Бернгард Келлерман - Пляска смерти
Он выключил верхний свет. Завтра предстоит встреча с Клотильдой. Только теперь он вспомнил о жене и злосчастном раздоре, грозившем разрушить его семью. За эти четыре месяца Клотильда уже несомненно все обдумала. Времени у нее было более, чем достаточно. «Посмотрим, завтра все выяснится… Но если, – он с трудом сосредоточивался на какой-нибудь мысли, – если она и теперь будет настаивать на разводе? Что тогда?»
Он попробовал разобраться в своих чувствах. «Как странно, – размышлял он, – что я могу теперь спокойно все обдумывать; ведь в санатории я ночи напролет не спал из-за этих мыслей.
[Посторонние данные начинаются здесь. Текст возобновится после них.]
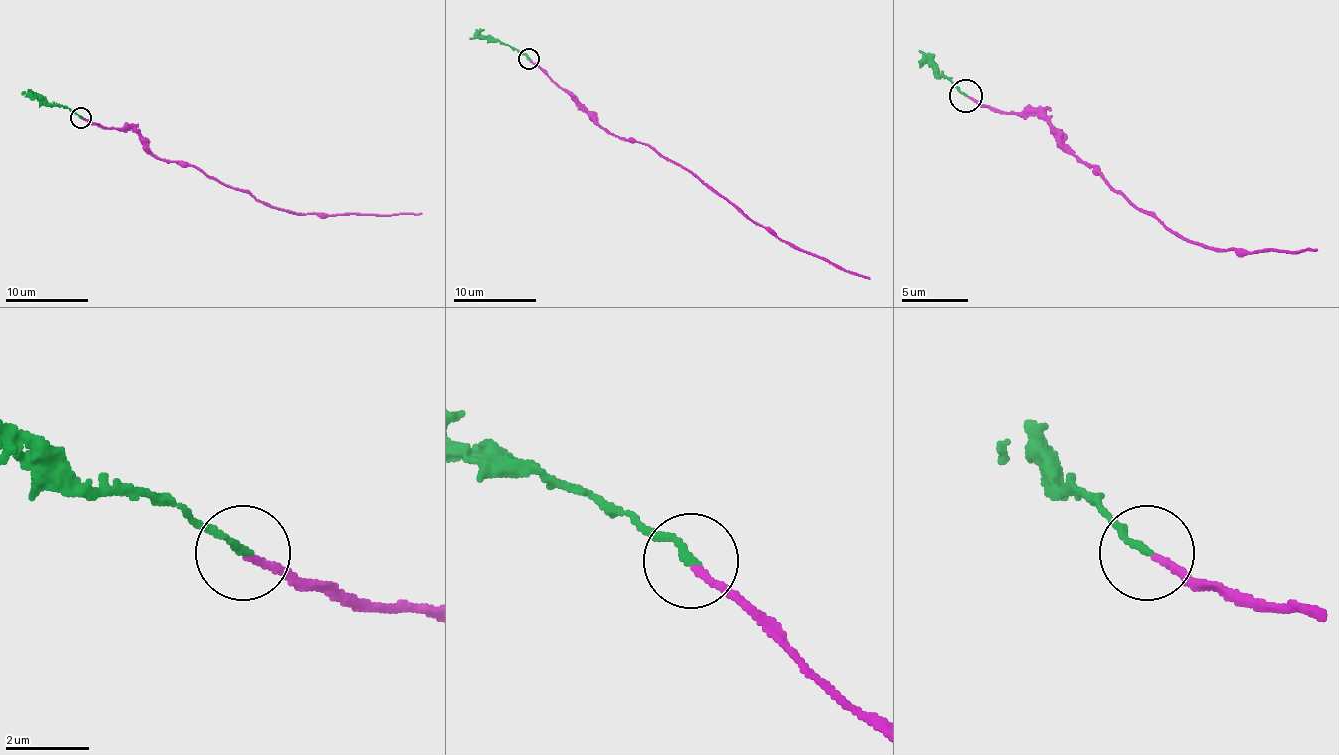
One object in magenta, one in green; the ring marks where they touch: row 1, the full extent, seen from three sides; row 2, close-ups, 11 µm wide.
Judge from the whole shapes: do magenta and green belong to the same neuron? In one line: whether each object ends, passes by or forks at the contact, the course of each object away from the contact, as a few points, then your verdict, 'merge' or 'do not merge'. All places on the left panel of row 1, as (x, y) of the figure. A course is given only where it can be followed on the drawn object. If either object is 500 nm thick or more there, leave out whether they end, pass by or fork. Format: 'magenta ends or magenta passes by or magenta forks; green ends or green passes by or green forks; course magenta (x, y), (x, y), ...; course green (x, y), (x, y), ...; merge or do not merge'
magenta ends; green ends; course magenta (80, 118), (107, 128), (132, 128), (161, 159), (203, 170), (278, 209), (334, 215), (421, 213); course green (80, 118), (59, 105), (43, 105), (22, 91); merge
В конце концов я и заболел-то из-за этой истории». Пошатываясь от усталости, он на минуту задержался у письменного стола. «Но если она и после этих четырех месяцев все-таки будет настаивать на разводе, – продолжал он раздумывать, – если, невзирая на двух сыновей, будет во что бы то ни стало его добиваться, ну что ж, тогда она его получит!»
Он сдвинул брови, сам удивляясь своей решимости.
Значит, желание Клотильды для него все еще закон.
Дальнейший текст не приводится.